(INFORMATION SHOWN Opens)

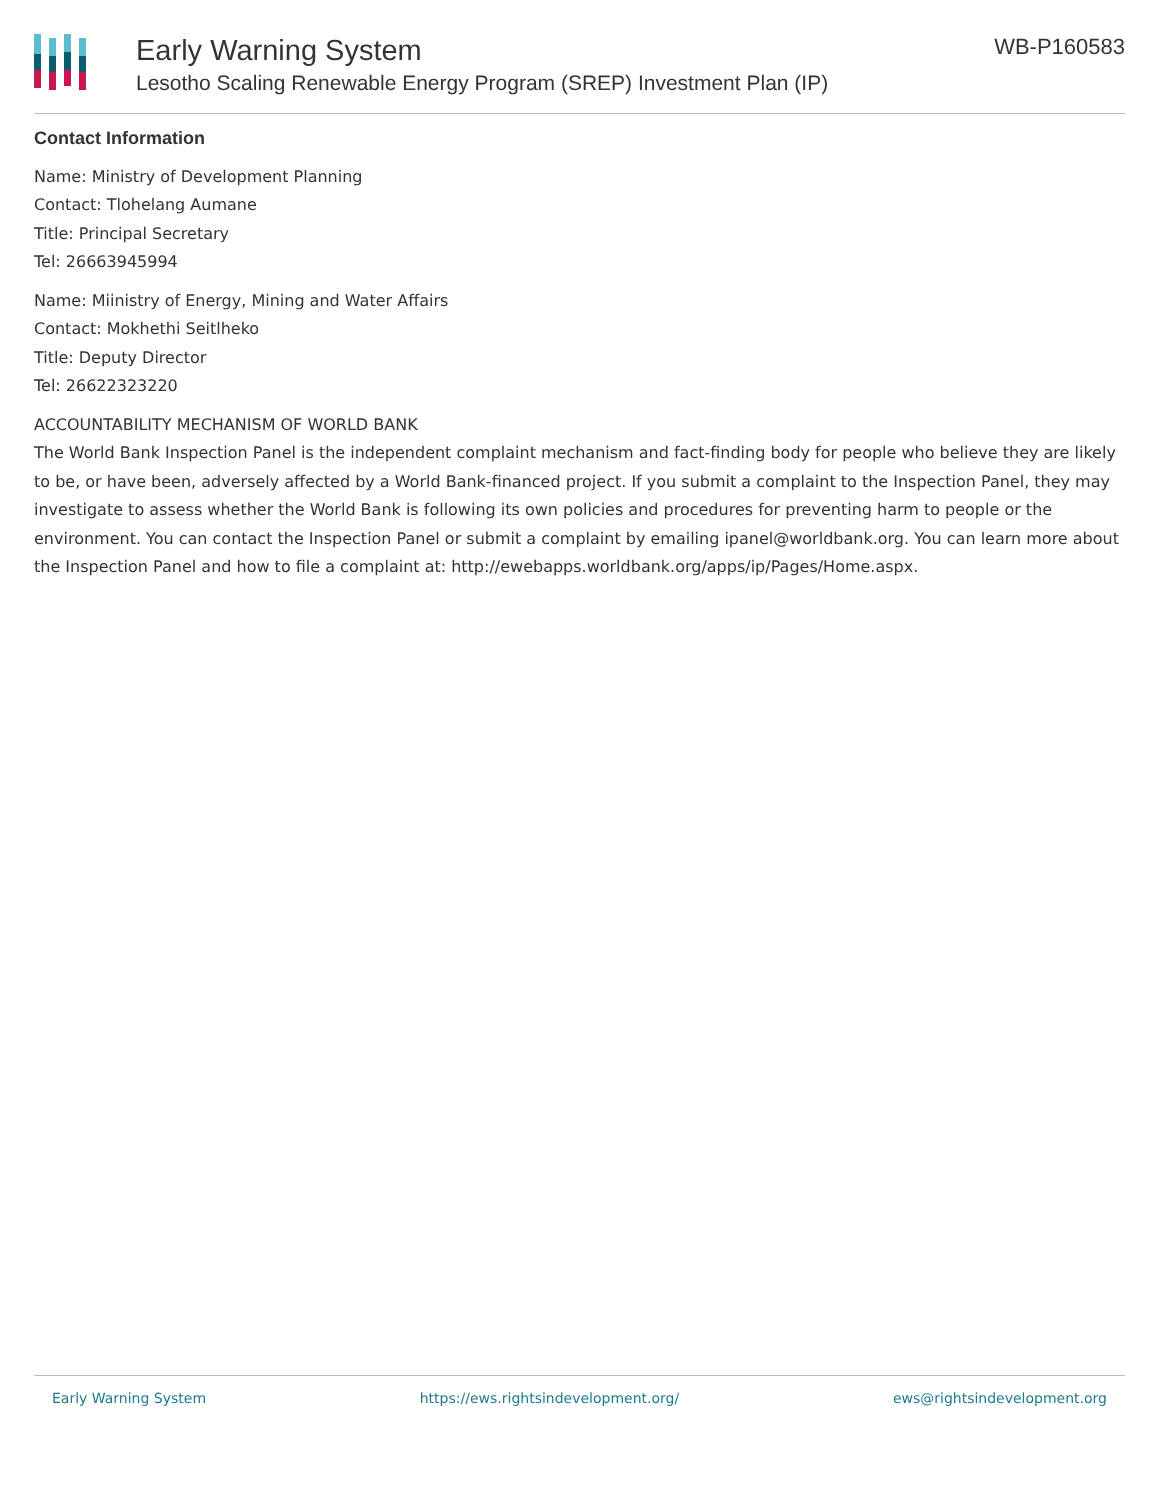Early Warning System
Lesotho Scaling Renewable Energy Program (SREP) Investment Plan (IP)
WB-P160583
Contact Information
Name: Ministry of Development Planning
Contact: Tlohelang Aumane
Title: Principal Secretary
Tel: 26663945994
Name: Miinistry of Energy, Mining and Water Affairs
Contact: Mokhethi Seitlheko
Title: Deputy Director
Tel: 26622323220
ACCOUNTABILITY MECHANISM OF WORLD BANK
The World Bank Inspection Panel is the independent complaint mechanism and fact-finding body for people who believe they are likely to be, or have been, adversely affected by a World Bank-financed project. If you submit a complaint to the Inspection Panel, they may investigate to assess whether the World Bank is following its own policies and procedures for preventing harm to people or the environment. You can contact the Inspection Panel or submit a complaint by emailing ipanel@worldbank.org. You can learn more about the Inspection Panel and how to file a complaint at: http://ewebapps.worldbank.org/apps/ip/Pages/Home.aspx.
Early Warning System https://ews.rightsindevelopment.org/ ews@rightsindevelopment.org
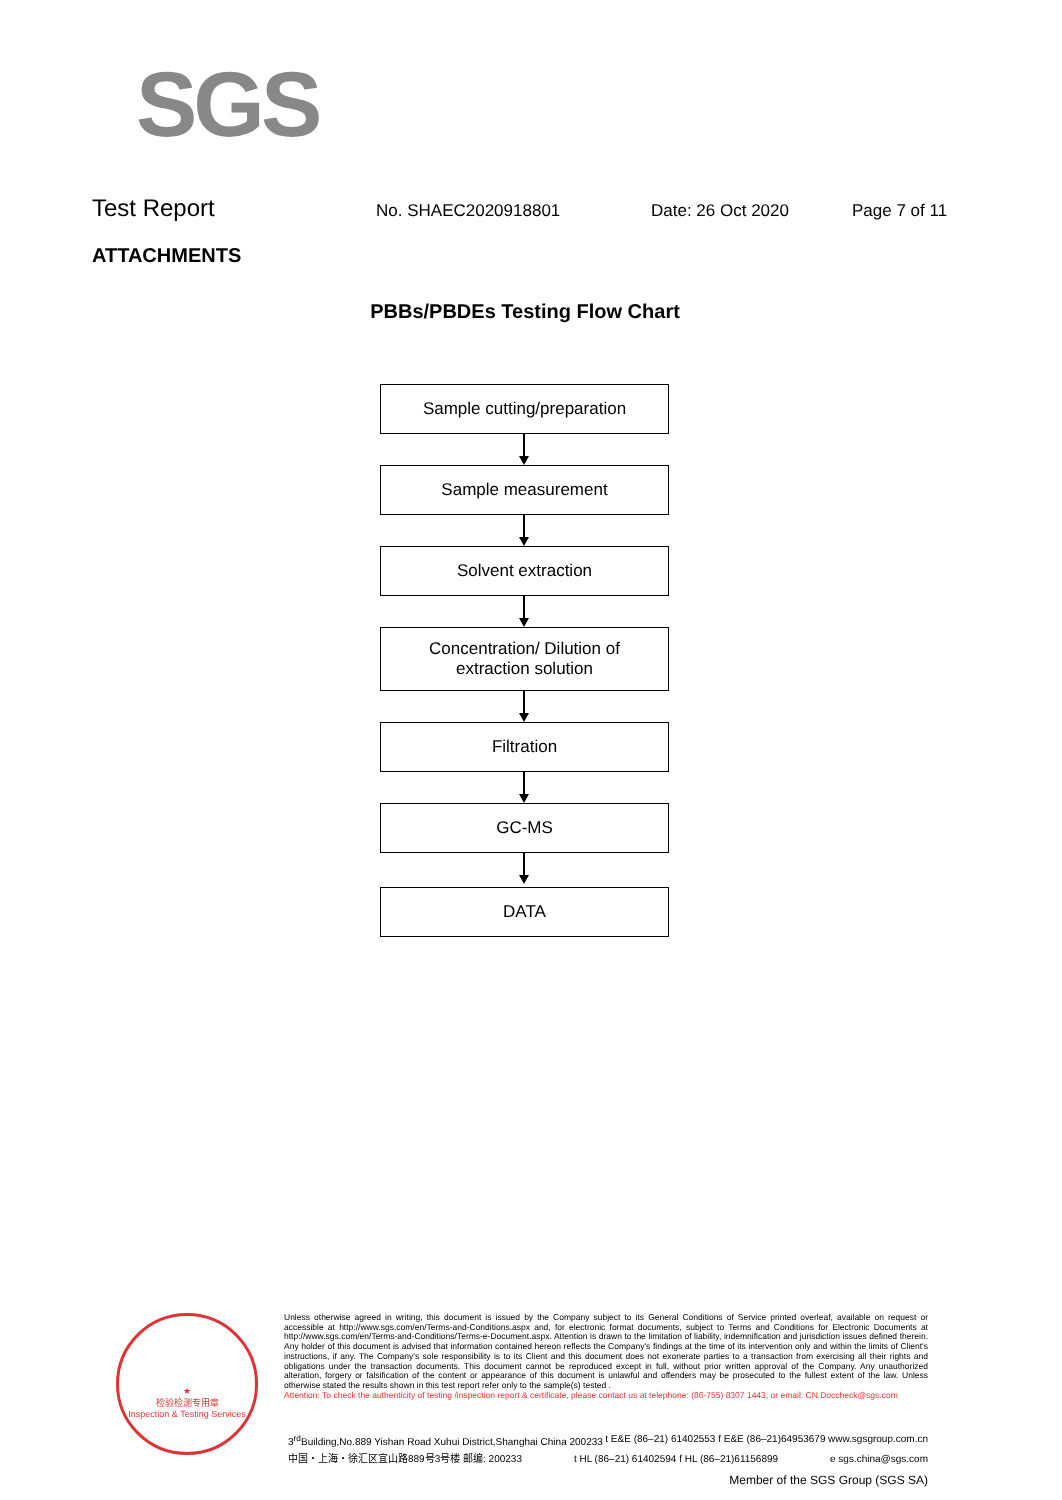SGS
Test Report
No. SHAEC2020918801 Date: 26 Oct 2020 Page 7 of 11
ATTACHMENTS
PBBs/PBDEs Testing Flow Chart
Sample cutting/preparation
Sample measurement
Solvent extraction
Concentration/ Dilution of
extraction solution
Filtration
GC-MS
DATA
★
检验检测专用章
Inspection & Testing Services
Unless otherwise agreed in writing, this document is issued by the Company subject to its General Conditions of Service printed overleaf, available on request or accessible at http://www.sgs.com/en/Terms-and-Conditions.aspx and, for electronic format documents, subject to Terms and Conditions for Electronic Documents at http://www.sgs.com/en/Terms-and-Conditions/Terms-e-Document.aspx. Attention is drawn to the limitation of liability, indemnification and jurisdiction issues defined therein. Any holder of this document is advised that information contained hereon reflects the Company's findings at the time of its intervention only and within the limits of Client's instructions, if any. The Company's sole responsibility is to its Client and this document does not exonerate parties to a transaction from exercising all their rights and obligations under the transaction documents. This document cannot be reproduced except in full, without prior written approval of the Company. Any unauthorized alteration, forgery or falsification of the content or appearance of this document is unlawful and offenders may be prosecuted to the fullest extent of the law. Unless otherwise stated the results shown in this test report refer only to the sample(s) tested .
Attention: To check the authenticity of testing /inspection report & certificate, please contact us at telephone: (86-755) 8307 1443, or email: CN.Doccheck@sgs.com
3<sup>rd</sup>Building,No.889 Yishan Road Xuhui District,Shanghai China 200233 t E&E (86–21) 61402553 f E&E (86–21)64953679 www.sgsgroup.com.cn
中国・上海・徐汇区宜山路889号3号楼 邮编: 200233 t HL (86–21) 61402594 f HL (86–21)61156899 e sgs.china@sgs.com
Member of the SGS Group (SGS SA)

(INFORMATION SHOWN Closes)
(INFORMATION SHOWN Opens)

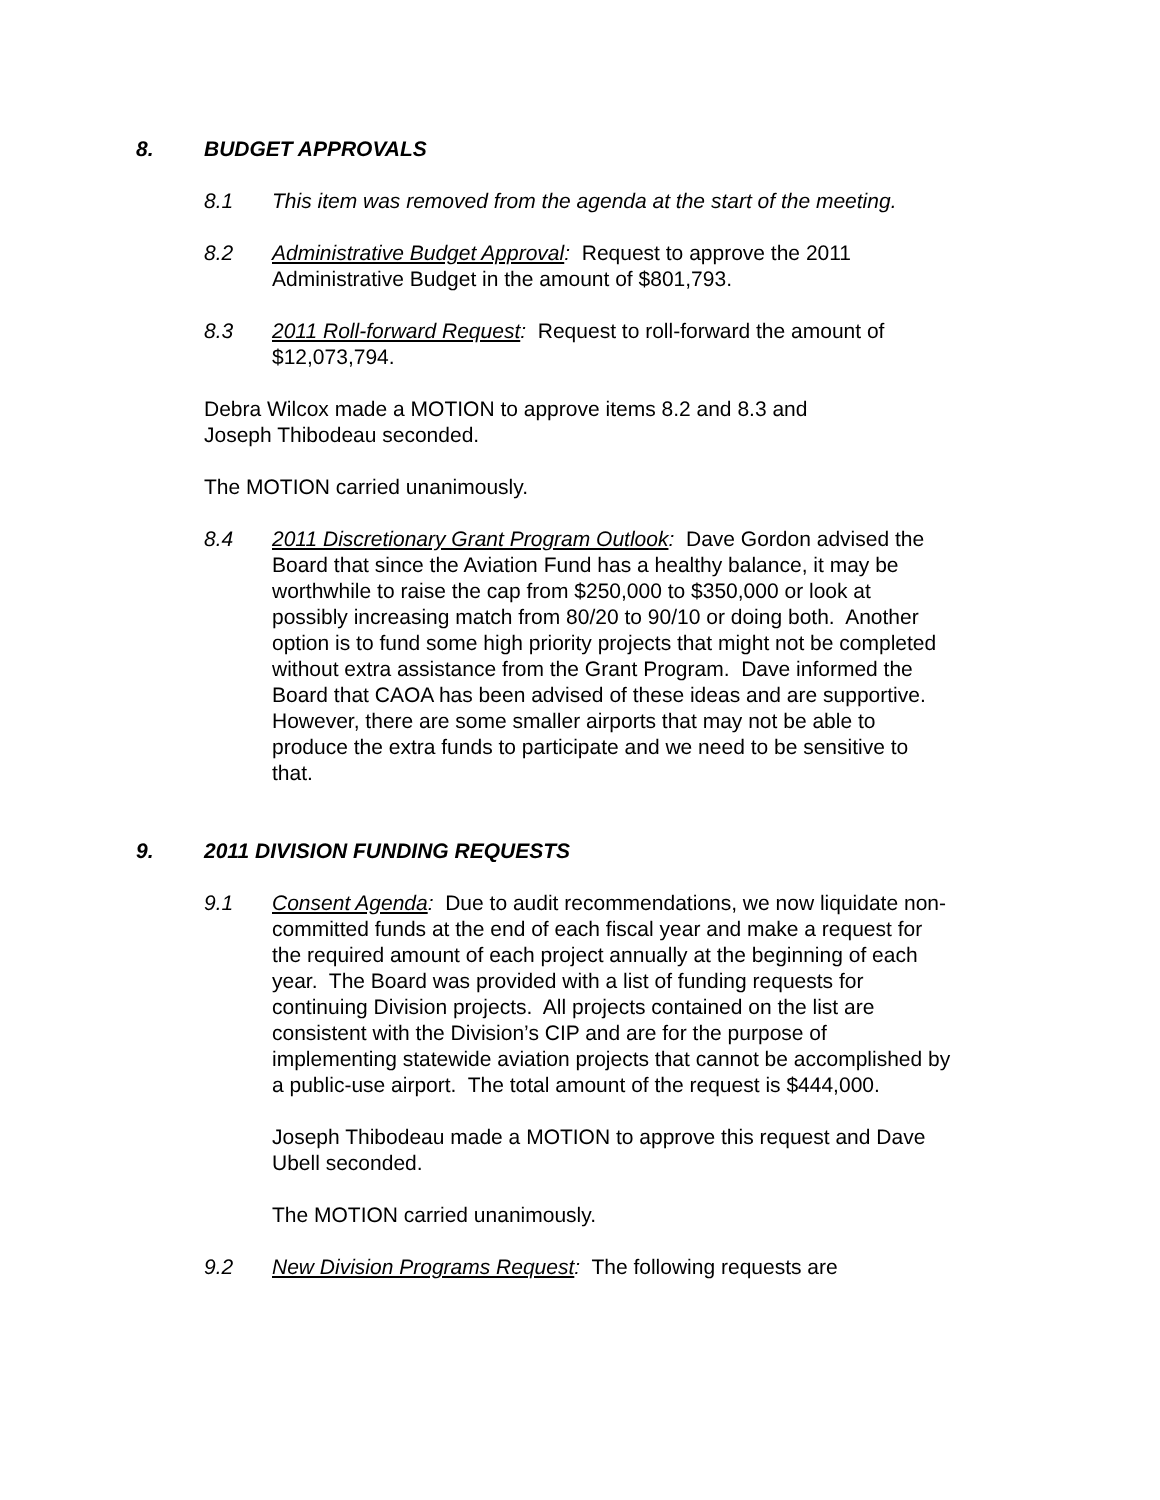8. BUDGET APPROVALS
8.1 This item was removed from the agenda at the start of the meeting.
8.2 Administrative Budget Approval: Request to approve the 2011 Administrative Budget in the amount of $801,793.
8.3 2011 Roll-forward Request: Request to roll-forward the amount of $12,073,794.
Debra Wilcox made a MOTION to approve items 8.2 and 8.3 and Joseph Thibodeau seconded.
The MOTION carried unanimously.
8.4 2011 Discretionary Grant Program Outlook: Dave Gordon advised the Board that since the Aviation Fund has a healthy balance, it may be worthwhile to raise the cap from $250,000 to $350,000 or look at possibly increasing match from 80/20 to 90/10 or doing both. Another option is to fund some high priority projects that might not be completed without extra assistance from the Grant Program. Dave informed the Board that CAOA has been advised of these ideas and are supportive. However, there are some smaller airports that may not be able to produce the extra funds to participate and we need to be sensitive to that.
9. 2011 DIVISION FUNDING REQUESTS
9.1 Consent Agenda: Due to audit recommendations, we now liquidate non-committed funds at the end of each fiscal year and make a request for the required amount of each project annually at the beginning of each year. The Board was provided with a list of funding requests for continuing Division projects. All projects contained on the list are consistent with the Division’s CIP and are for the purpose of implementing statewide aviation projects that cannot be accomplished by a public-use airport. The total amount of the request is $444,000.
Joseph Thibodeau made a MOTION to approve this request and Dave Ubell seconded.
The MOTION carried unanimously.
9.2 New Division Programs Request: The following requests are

(INFORMATION SHOWN Closes)
(INFORMATION SHOWN Opens)

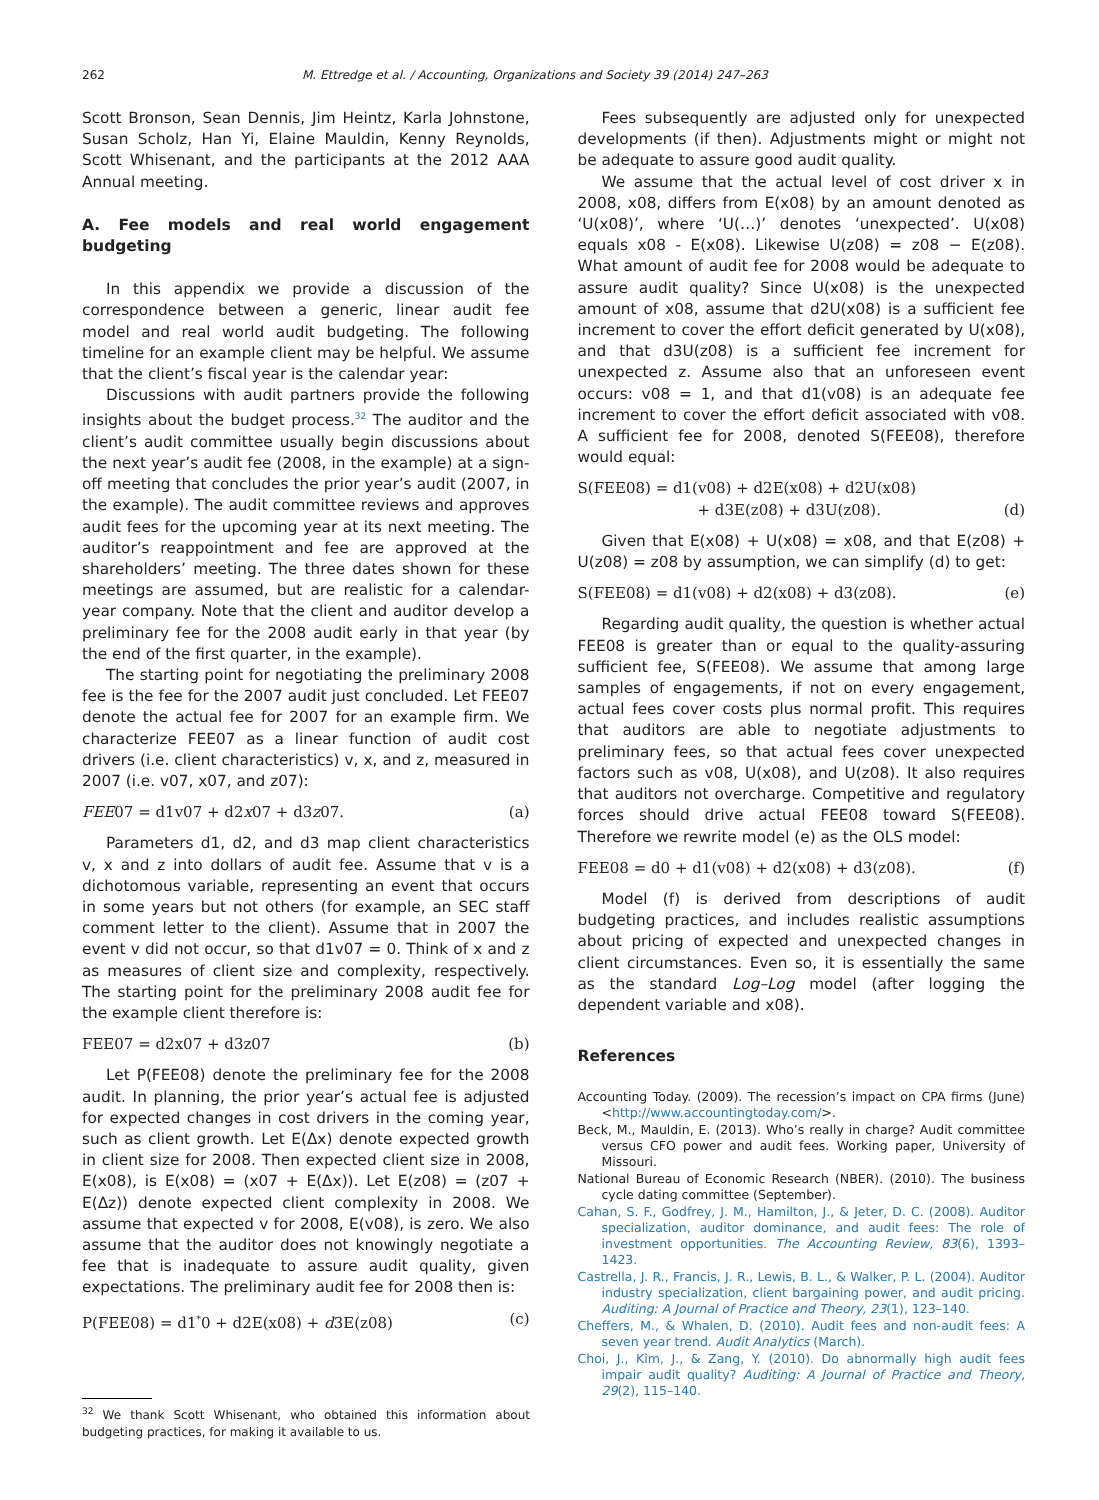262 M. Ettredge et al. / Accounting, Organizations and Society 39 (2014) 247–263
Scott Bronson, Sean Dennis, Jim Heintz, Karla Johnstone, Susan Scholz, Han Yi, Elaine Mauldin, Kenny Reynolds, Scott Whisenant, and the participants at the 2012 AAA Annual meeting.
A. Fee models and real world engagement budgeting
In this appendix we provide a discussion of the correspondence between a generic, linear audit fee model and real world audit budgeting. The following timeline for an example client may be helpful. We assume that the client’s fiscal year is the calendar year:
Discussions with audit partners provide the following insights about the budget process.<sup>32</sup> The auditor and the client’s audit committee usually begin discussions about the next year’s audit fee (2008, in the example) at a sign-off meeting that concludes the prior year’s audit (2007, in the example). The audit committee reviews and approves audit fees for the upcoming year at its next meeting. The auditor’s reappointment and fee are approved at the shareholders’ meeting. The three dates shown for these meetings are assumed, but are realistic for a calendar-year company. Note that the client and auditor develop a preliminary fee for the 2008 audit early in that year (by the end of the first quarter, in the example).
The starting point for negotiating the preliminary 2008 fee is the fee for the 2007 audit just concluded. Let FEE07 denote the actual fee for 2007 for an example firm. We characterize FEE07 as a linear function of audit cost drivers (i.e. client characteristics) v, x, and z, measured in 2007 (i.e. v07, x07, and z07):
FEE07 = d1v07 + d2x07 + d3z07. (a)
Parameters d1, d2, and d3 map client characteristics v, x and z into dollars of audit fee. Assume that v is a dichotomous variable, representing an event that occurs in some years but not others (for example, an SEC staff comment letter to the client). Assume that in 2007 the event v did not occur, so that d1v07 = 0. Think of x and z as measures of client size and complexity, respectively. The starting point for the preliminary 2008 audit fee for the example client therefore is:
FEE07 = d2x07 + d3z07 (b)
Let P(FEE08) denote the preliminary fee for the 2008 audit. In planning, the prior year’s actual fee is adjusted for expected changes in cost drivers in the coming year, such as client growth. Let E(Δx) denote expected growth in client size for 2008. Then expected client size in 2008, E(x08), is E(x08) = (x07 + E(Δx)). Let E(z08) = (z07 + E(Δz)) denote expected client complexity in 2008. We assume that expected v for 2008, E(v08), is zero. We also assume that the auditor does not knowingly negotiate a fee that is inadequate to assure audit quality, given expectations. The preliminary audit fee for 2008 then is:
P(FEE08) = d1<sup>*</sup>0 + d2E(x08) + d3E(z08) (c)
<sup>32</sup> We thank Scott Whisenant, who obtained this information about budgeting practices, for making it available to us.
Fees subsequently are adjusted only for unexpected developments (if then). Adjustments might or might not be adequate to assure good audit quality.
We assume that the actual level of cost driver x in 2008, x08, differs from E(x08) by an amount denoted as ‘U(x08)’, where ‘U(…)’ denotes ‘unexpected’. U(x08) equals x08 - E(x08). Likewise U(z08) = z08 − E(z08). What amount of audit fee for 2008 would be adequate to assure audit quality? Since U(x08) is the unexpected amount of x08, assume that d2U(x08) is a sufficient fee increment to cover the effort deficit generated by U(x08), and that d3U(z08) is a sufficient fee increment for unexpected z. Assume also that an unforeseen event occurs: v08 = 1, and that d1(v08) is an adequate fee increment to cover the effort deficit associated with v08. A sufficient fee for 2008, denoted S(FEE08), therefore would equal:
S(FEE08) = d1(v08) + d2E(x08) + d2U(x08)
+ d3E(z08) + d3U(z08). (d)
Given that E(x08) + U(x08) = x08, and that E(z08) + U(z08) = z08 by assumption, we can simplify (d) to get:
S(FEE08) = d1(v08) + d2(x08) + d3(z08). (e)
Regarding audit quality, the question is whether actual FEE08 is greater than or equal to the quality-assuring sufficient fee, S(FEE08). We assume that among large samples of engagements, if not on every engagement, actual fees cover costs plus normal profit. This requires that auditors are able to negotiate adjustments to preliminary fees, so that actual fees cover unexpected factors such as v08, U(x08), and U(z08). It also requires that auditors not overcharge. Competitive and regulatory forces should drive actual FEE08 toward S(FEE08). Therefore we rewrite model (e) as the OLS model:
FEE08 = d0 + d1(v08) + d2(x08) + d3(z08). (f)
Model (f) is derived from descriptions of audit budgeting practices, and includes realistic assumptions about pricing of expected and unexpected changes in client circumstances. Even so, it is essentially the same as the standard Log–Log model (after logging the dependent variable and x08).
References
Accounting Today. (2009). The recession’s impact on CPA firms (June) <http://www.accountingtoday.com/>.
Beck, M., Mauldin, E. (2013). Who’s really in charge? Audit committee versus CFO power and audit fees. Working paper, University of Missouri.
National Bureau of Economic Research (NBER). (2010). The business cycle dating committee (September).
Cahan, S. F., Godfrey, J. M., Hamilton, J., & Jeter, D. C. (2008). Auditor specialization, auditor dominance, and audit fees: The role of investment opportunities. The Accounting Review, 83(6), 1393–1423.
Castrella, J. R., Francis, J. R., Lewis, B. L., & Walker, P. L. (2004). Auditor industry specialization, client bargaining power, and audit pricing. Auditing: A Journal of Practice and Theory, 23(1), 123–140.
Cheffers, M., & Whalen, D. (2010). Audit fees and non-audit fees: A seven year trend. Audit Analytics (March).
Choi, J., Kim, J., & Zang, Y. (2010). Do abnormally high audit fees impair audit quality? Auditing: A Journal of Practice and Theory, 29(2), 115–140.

(INFORMATION SHOWN Closes)

TRY IT: Which lines in the records above contain the string "complexity"? Copy each one.

TASK SOLUTION:
Parameters d1, d2, and d3 map client characteristics v, x and z into dollars of audit fee. Assume that v is a dichotomous variable, representing an event that occurs in some years but not others (for example, an SEC staff comment letter to the client). Assume that in 2007 the event v did not occur, so that d1v07 = 0. Think of x and z as measures of client size and complexity, respectively. The starting point for the preliminary 2008 audit fee for the example client therefore is:
Let P(FEE08) denote the preliminary fee for the 2008 audit. In planning, the prior year’s actual fee is adjusted for expected changes in cost drivers in the coming year, such as client growth. Let E(Δx) denote expected growth in client size for 2008. Then expected client size in 2008, E(x08), is E(x08) = (x07 + E(Δx)). Let E(z08) = (z07 + E(Δz)) denote expected client complexity in 2008. We assume that expected v for 2008, E(v08), is zero. We also assume that the auditor does not knowingly negotiate a fee that is inadequate to assure audit quality, given expectations. The preliminary audit fee for 2008 then is:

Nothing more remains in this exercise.